From: Chris
Date: Sat, 14 Mar 2015 19:46:15 +0000 (-0400)
Subject: exx
X-Git-Url: http://lambda.jimpryor.net/git/gitweb.cgi?p=lambda.git;a=commitdiff_plain;h=73f8e125d9910c93213d357c2779cc743fa22e8b
exx
---
diff --git a/exercises/_assignment6.mdwn b/exercises/_assignment6.mdwn
index 9a3d04c0..2e4f7044 100644
--- a/exercises/_assignment6.mdwn
+++ b/exercises/_assignment6.mdwn
@@ -112,3 +112,38 @@ our scorecard. On the simple-minded view, we would replace it with
`w`. But that's not the right result, because `w` itself has been
mapped onto 2.
+## Monads
+
+Mappables (functors), MapNables (applicatives functors), and Monads
+(composables) are ways of lifting computations from unboxed types into
+boxed types. Here, a "boxed type" is a type function with one missing
+piece, which we can think of as a function from a type to a type.

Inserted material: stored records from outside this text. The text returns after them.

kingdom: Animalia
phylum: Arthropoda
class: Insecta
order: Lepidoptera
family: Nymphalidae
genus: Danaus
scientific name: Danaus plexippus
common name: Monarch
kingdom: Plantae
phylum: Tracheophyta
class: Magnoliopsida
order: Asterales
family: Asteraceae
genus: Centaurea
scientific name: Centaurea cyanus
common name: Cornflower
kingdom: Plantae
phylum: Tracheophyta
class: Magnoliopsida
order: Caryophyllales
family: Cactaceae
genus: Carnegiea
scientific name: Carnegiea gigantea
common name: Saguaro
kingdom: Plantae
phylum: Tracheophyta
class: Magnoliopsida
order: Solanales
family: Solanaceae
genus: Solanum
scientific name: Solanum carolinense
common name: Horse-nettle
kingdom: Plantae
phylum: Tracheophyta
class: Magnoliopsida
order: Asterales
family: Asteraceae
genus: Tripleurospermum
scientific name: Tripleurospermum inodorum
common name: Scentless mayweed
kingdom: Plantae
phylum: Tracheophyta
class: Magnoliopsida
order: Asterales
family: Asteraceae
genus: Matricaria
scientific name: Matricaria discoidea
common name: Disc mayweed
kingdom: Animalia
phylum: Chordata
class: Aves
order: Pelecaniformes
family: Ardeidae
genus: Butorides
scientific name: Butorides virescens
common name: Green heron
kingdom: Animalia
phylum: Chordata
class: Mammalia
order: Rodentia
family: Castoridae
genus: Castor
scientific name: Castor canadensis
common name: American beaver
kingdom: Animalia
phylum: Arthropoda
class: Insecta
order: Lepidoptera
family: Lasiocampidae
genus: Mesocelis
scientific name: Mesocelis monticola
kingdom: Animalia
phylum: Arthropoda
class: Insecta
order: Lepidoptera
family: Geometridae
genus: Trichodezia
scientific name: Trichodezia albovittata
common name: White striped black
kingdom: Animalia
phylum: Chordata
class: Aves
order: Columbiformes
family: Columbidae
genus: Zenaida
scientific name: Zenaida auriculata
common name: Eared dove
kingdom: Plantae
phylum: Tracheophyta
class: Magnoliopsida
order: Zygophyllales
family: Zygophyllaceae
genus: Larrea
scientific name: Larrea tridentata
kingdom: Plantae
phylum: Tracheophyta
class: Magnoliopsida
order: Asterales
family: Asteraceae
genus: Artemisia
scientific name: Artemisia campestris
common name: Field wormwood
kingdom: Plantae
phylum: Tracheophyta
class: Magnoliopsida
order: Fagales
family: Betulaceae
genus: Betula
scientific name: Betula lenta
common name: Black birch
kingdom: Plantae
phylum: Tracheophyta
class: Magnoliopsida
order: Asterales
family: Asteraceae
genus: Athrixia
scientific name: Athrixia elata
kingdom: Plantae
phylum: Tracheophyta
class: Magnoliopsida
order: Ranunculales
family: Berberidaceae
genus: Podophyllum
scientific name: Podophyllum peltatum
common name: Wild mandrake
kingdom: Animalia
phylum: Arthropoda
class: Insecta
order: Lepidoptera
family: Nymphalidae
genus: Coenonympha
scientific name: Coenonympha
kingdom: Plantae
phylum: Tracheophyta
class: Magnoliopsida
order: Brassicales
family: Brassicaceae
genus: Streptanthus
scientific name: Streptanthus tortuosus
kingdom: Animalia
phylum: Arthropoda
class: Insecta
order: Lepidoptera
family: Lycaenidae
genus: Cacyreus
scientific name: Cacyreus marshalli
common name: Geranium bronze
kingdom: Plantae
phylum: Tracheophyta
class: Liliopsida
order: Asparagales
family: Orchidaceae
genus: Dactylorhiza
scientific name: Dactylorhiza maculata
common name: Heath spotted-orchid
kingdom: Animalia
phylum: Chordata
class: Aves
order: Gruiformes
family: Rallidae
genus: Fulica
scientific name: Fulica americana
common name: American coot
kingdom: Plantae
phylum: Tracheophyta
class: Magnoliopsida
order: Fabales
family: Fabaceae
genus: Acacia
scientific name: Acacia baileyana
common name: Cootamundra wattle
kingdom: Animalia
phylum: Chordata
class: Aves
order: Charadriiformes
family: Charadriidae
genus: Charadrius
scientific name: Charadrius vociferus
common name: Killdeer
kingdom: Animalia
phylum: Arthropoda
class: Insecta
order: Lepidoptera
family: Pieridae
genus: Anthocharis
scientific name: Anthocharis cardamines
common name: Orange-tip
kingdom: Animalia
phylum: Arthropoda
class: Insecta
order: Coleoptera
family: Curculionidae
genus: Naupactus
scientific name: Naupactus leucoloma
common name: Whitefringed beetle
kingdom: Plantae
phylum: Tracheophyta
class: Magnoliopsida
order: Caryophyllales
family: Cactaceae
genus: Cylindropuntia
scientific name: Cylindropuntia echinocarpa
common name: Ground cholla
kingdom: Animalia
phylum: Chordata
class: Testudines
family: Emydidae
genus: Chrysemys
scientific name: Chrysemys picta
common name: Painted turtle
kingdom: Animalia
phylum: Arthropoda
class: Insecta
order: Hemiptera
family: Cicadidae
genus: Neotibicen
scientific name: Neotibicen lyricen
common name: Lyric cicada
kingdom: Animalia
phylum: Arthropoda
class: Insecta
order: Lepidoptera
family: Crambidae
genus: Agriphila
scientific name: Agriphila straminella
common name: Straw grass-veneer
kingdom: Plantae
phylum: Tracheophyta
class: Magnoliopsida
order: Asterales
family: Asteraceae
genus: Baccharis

+Call this type function M, and let P, Q, R, and S be variables over types.
+
+Recall that a monad requires a singleton function 1:P-> MP, and a
+composition operator >=>: (P->MQ) -> (Q->MR) -> (R->MS) that obey the
+following laws:
+
+ 1 >=> k = k
+ k >=> 1 = k
+ j >=> (k >=> l) = (j >=> k) >=> l
+
+For instance, the identity monad has the identity function I for 1
+and ordinary function composition (o) for >=>. It is easy to prove
+that the laws hold for any expressions j, k, and l whose types are
+suitable for 1 and >=>:
+
+ 1 >=> k == I o k == \p. I (kp) ~~> \p.kp ~~> k
+ k >=> 1 == k o I == \p. k (Ip) ~~> \p.kp ~~> k
+
+ (j >=> k) >=> l == (\p.j(kp)) o l == \q.(\p.j(kp))(lq) ~~> \q.j(k(lq))
+ j >=> (k >=> l) == j o (k o l) == j o \p.k(lp) == \q.j(\p.k(lp)q) ~~> \q.j(k(lq))
+
+1. On a number of occasions, we've used the Option type to make our
+conceptual world neat and tidy (for instance, think of the discussion
+of Kaplan's Plexy). It turns out that there is a natural monad for
+the Option type. Borrowing the notation of OCaml, let's say that "`'a
+option`" is the type of a boxed `'a`, whatever type `'a` is. Then the
+obvious singleton for the Option monad is \p.Just p. What is the
+composition operator >=> for the Option monad? Show your answer is
+correct by proving that it obeys the monad laws.